9.30 -9.45 Introduction by Prof. Pavel Nastase, Rector of ASE
9.45 -10.30 Lecture by Prof. Dennis Meadows
10.30 - 11.00 Questions and Discussion
Aula Magna, the Ion N. Angelescu Building,#6 Piata Romana, Bucharest-1
The phrase "Sustainable Development" is normally used to describe a situation in which the rich keep what they have, and the poor rise up to their level while damage to the environment and use of crucial raw materials is reduced.
But the global society is profoundly above the long-term carrying capacity of the planet. So most of the rich will not keep what they have, and most of the poor will not rise. Consequently we have to change the meaning of the phrase "sustainable development".
What can be a realistic and useful meaning of the phrase now, in this century? And what should be our priorities for action - personally, for our family, our city, our country to achieve sustainable development?
Dennis Meadows will reflect on his 40 years of talking about the causes and consequences of physical growth on a finite planet. He will suggest priorities for research and action in the 21st century.
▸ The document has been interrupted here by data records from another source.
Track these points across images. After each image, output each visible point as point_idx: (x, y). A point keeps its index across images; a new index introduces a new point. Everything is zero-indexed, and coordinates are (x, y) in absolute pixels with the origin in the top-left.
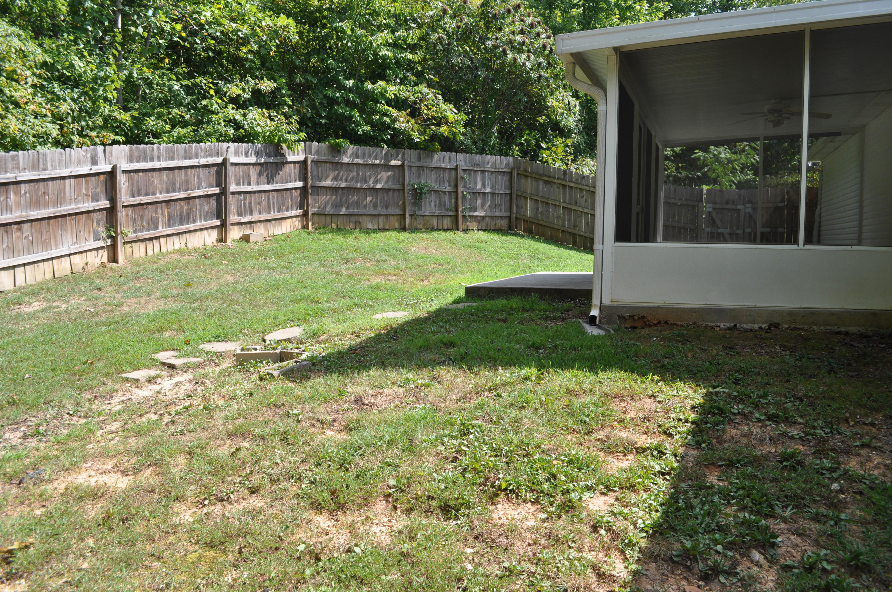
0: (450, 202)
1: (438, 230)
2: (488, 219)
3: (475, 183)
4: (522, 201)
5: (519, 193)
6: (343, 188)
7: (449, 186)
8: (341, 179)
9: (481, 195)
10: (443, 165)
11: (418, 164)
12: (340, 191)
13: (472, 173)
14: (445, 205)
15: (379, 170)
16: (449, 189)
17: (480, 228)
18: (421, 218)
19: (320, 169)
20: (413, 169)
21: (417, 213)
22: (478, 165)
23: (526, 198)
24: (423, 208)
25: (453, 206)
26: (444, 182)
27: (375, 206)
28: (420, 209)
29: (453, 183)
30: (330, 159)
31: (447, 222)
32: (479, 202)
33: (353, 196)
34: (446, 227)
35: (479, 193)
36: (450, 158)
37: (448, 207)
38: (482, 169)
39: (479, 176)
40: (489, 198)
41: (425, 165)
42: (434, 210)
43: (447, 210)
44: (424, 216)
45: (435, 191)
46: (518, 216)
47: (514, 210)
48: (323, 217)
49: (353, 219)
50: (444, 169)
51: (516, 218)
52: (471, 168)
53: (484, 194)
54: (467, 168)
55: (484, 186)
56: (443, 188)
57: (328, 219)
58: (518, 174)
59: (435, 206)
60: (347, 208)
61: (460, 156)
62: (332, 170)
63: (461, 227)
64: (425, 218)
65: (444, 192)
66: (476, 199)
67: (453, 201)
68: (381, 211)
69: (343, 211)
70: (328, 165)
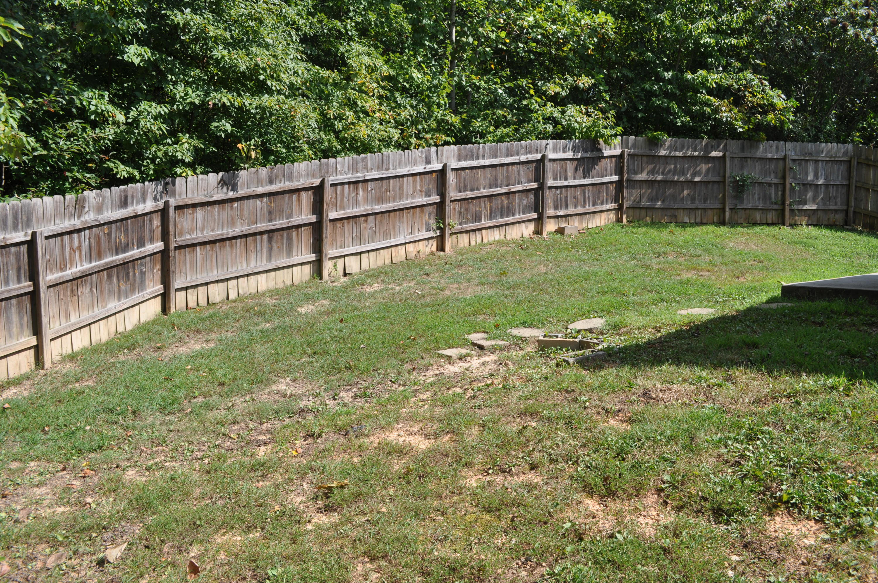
0: (776, 194)
1: (761, 224)
2: (820, 213)
3: (807, 174)
4: (863, 193)
5: (859, 184)
6: (659, 182)
7: (776, 178)
8: (658, 173)
9: (813, 187)
10: (769, 155)
11: (741, 155)
12: (656, 185)
13: (803, 163)
14: (770, 198)
15: (698, 162)
16: (775, 181)
17: (810, 222)
18: (743, 212)
19: (636, 163)
20: (736, 160)
21: (738, 207)
22: (811, 154)
23: (867, 190)
24: (745, 202)
25: (780, 199)
26: (770, 173)
27: (693, 200)
28: (741, 202)
29: (780, 175)
30: (647, 152)
31: (771, 216)
32: (810, 195)
33: (669, 189)
34: (770, 221)
35: (810, 185)
36: (777, 148)
37: (773, 200)
38: (815, 158)
39: (811, 167)
40: (823, 189)
41: (749, 155)
42: (757, 203)
43: (772, 203)
44: (745, 209)
45: (759, 183)
46: (857, 210)
47: (852, 204)
48: (638, 211)
49: (669, 213)
50: (771, 159)
51: (855, 212)
52: (802, 158)
53: (817, 185)
54: (797, 158)
55: (816, 176)
56: (768, 180)
57: (643, 212)
58: (858, 163)
59: (759, 199)
60: (663, 202)
61: (789, 145)
62: (648, 163)
63: (787, 222)
64: (747, 211)
65: (770, 184)
66: (807, 191)
67: (780, 193)
68: (698, 204)
69: (659, 204)
70: (644, 158)
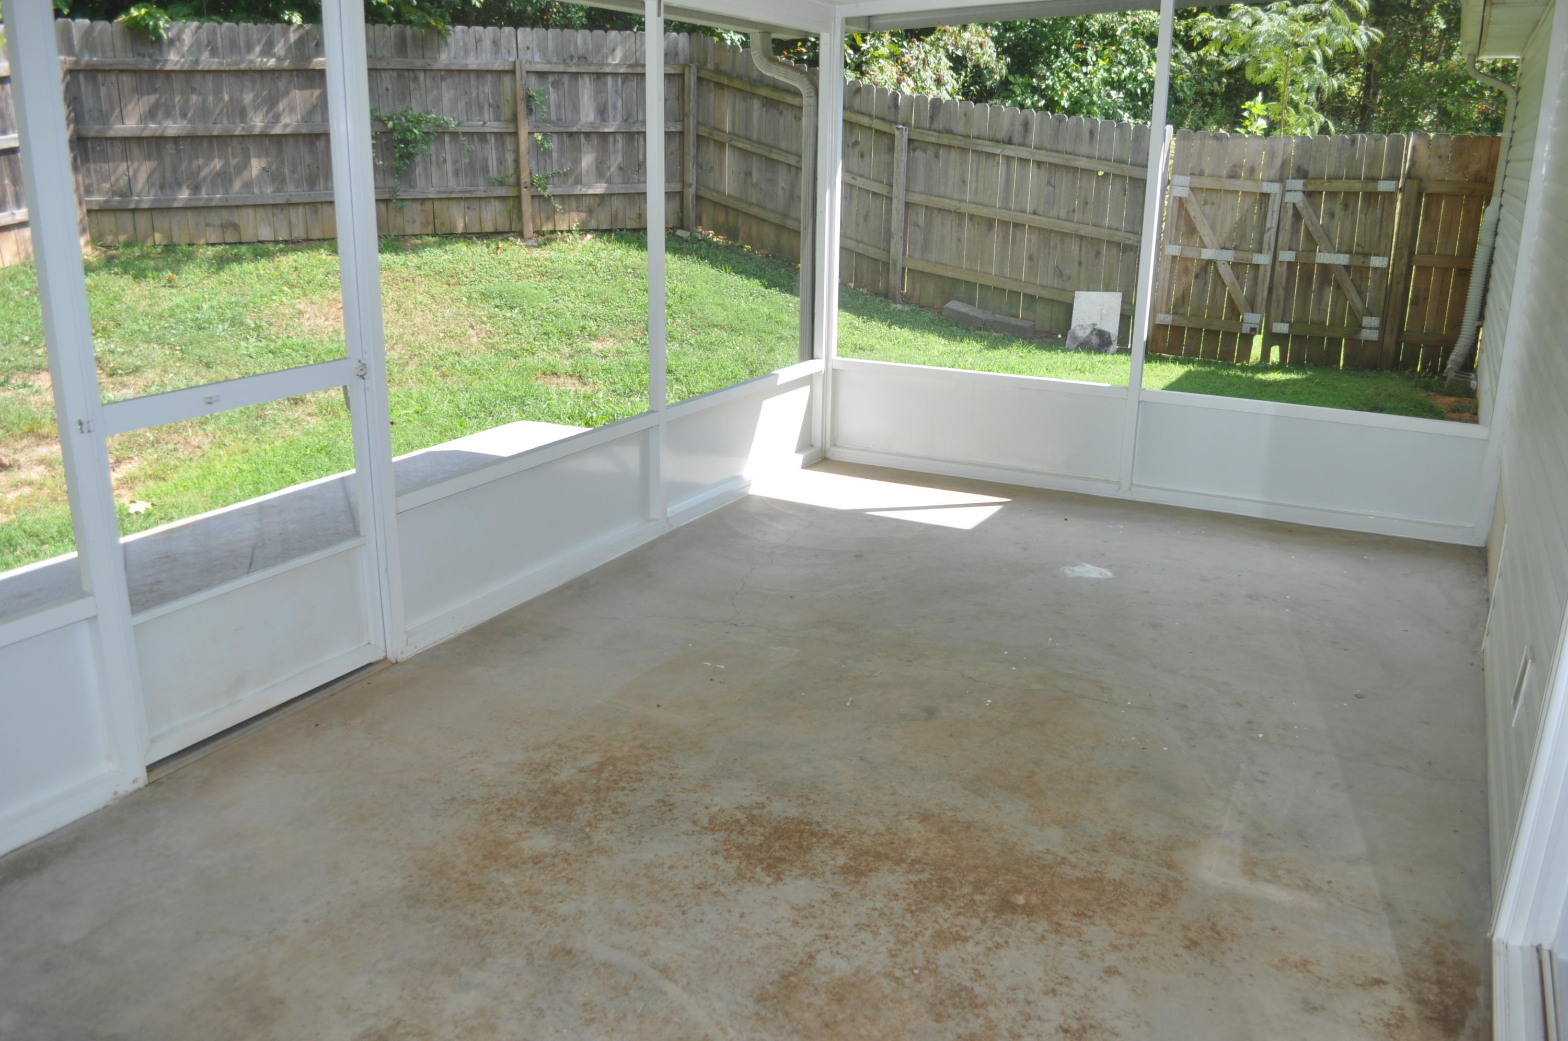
0: (501, 162)
1: (467, 236)
2: (616, 203)
3: (576, 109)
4: (711, 151)
5: (704, 132)
6: (176, 139)
7: (497, 119)
8: (168, 114)
9: (595, 140)
10: (473, 63)
11: (397, 63)
12: (170, 148)
13: (566, 79)
14: (485, 170)
15: (281, 84)
16: (493, 126)
17: (593, 224)
18: (417, 206)
19: (103, 91)
20: (386, 76)
21: (402, 195)
22: (583, 58)
23: (721, 145)
24: (421, 182)
25: (511, 170)
26: (481, 108)
27: (278, 179)
28: (411, 183)
29: (507, 112)
30: (130, 60)
31: (492, 215)
32: (587, 160)
33: (210, 158)
34: (489, 228)
35: (587, 134)
36: (495, 43)
37: (494, 173)
38: (593, 69)
39: (586, 90)
40: (620, 145)
41: (419, 63)
42: (452, 183)
43: (492, 183)
44: (423, 201)
45: (454, 135)
46: (703, 193)
47: (691, 177)
48: (127, 218)
49: (216, 218)
50: (480, 73)
51: (699, 198)
52: (561, 68)
53: (604, 135)
54: (546, 68)
55: (602, 112)
56: (475, 125)
57: (143, 221)
58: (700, 79)
59: (457, 173)
60: (195, 189)
61: (526, 35)
62: (139, 91)
63: (529, 229)
64: (428, 205)
65: (482, 137)
66: (579, 150)
67: (510, 157)
68: (292, 191)
69: (184, 195)
70: (126, 79)
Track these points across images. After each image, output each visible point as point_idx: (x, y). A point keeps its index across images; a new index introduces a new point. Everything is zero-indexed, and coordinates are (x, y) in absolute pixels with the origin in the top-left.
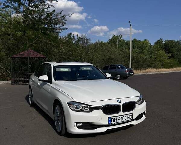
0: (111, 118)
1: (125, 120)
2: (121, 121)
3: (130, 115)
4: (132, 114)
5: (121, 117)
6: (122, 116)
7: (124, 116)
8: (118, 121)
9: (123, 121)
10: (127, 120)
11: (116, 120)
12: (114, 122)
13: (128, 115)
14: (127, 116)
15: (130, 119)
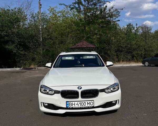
0: (69, 102)
1: (84, 106)
2: (79, 106)
3: (90, 102)
4: (93, 101)
5: (79, 102)
6: (81, 102)
7: (83, 102)
8: (76, 106)
9: (81, 106)
10: (86, 106)
11: (75, 104)
12: (72, 106)
13: (89, 102)
14: (86, 102)
15: (91, 106)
The lecture will be held on the occasion of the opening of the academic year.
Dennis L. Meadows is President of the Laboratory for Interactive Learning and widely known as the co-author of "The Limits to Growth". He started working at the faculty of the Massachusetts Institute of Technology in the late 1960s and was director of the Club of Rome project on the Predicament of Mankind.
Further on Meadows has been a tenured professor in faculties of management, engineering, and social sciences and he has developed innovative and complex strategic games. He has been the Director of three university research institutes: at MIT, Dartmouth College and the University of New Hampshire. He is the Past President of the International System Dynamics Society and the International Simulation and Games Association.
Dennis Meadows has received numerous international awards for his work, including the Japan Prize in 2009 and several honorary doctorates from universities in Europe and the United States.